Looking beyond the next two or three years, however, the picture darkens. The surge in government spending has powered the economy in 2023 and the first few months of this year, but the overheating may be starting to cool off. The central bank reported last month that a few indicators are pointing to “more moderate growth” in the third quarter. The same report also noted the economy’s longer-term challenges. They include inflation running at 9% a year, which is forcing Governor Elvira Nabiullina to run a very tight monetary policy. Interest rates rose again last month and are now at 19%.
With borrowing costs at such high levels, lending by banks to businesses or households is expected to slow down just as the government is trying to increase corporate and income taxes. Furthermore, Russia is facing labour shortages, aggravated since the beginning of the war by a significant emigration of skilled workers. The unemployment rate has fallen to less than 3% of the working age population, according to official statistics.

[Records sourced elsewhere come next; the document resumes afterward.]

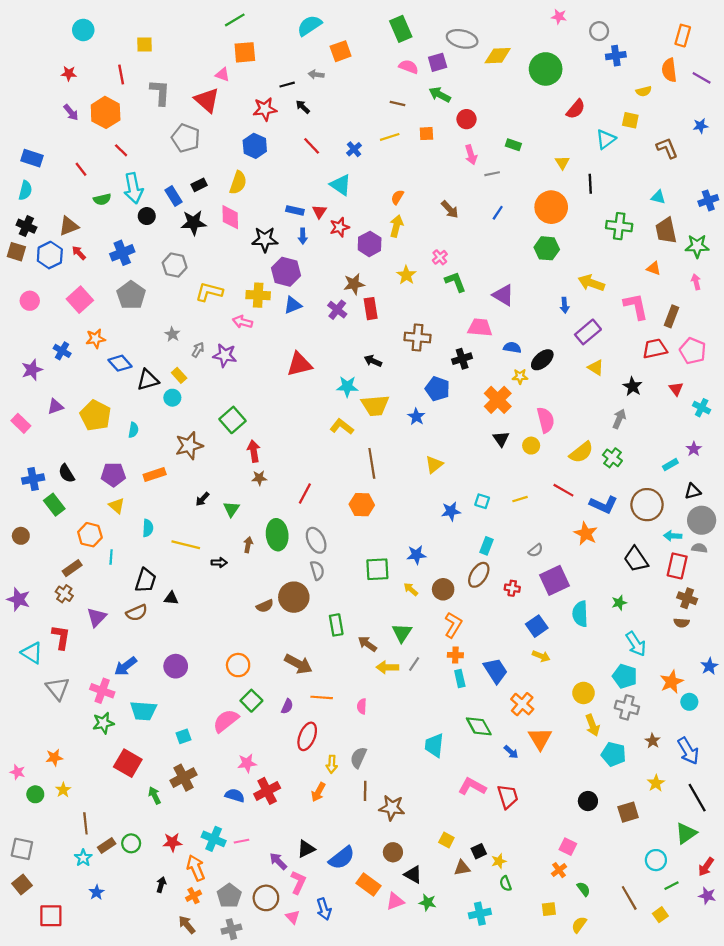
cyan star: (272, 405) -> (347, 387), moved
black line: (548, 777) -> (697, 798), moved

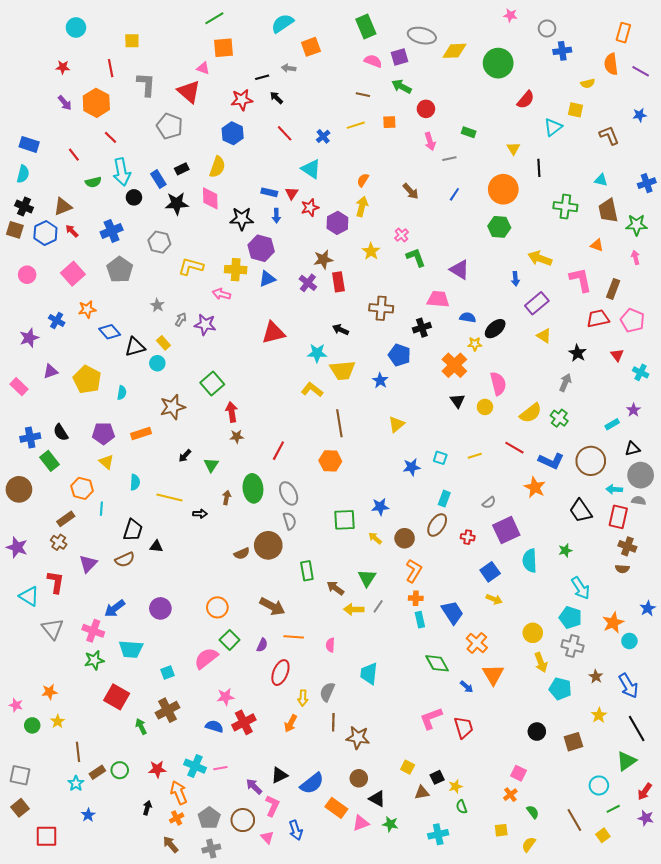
brown circle: (21, 536) -> (19, 489), size x1.6
cyan trapezoid: (434, 745) -> (369, 674), moved
pink L-shape: (472, 787) -> (431, 718), turned -50

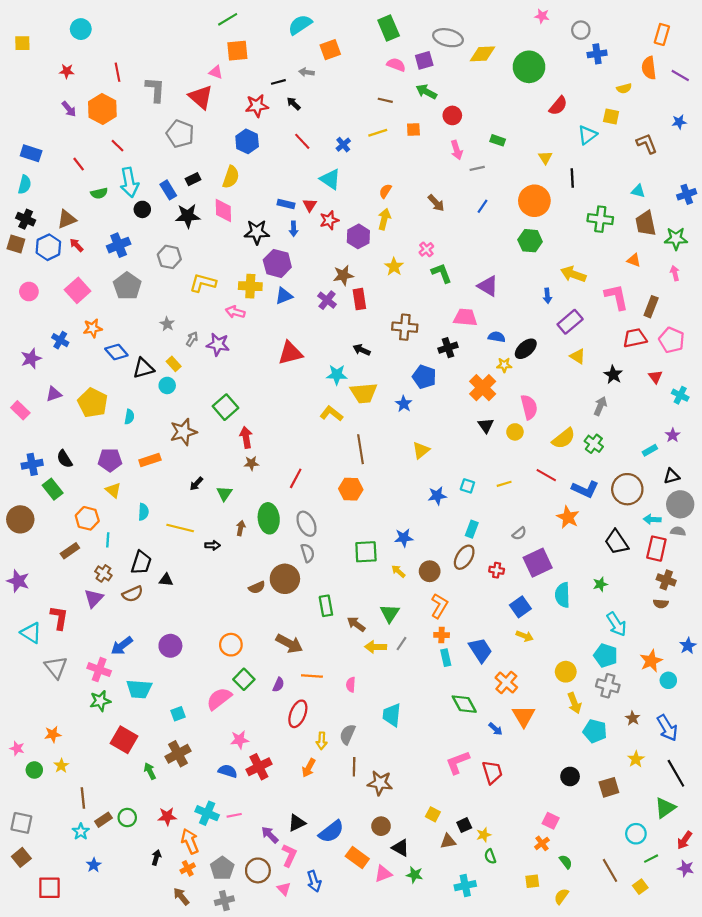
yellow square: (132, 41) -> (22, 43), moved
brown cross: (59, 542) -> (103, 573), moved

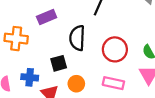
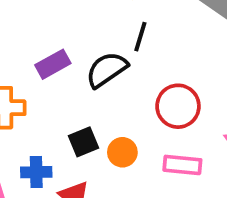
black semicircle: (77, 38) -> (107, 70), moved, turned 60
orange circle: (76, 84) -> (122, 152), moved

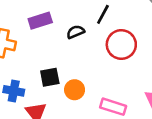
black semicircle: (107, 70) -> (76, 32), size x0.6
red circle: (178, 106) -> (121, 45), moved

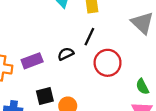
purple rectangle: (40, 21) -> (32, 61), moved

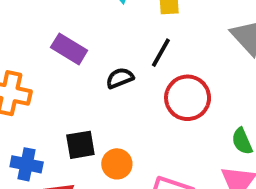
purple rectangle: (32, 61) -> (69, 49), moved, turned 48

The second limit to Russia’s counterintuitive prosperity is that its current growth does not prepare the economy for challenges ahead. Because of Western sanctions, it is reduced to manufacturing goods – in particular military equipment – lacking in technological sophistication. As two economists noted 10 years ago, the best metaphor for the sanctions-induced growth model now seems to be the Kalashnikov automatic rifle – cheap, robust and low-tech.
Finally, the rise of military spending – now 40% of the state’s budget – means that social spending is being squeezed for the third year in a row, and investments in areas such as education and healthcare are also suffering. Putin’s popularity may dive if pensioners take a hit, and the whole Russian economy will struggle if it fails to improve productivity and growth through public investments. The country is now stuck in a model that economist Vladislav Inozemtsev has characterised as one of “growth without development”.
With ever-higher military spending on mass production of unsophisticated equipment, Putin seems to be preparing Russia for a long war of attrition – when the belligerents try to wear out their enemy, instead of aiming for quick and decisive battleground victories.
But that strategy would make it difficult for Moscow to bear the costs of a more intense and sophisticated conflict. That could happen if Europe is able to tighten its sanctions against Moscow or at least plug the many holes of its current regime.
Putin can hope that the Russian economy can muddle through, at least as long as he keeps competent liberals in charge at the Finance Ministry and central bank. In the longer term, though, the economy’s challenge will be to come down to normality once it can no longer depend on its military spending fix. Whenever that happens, however, a radically different geopolitical context might also help Russia cope with the withdrawal symptoms.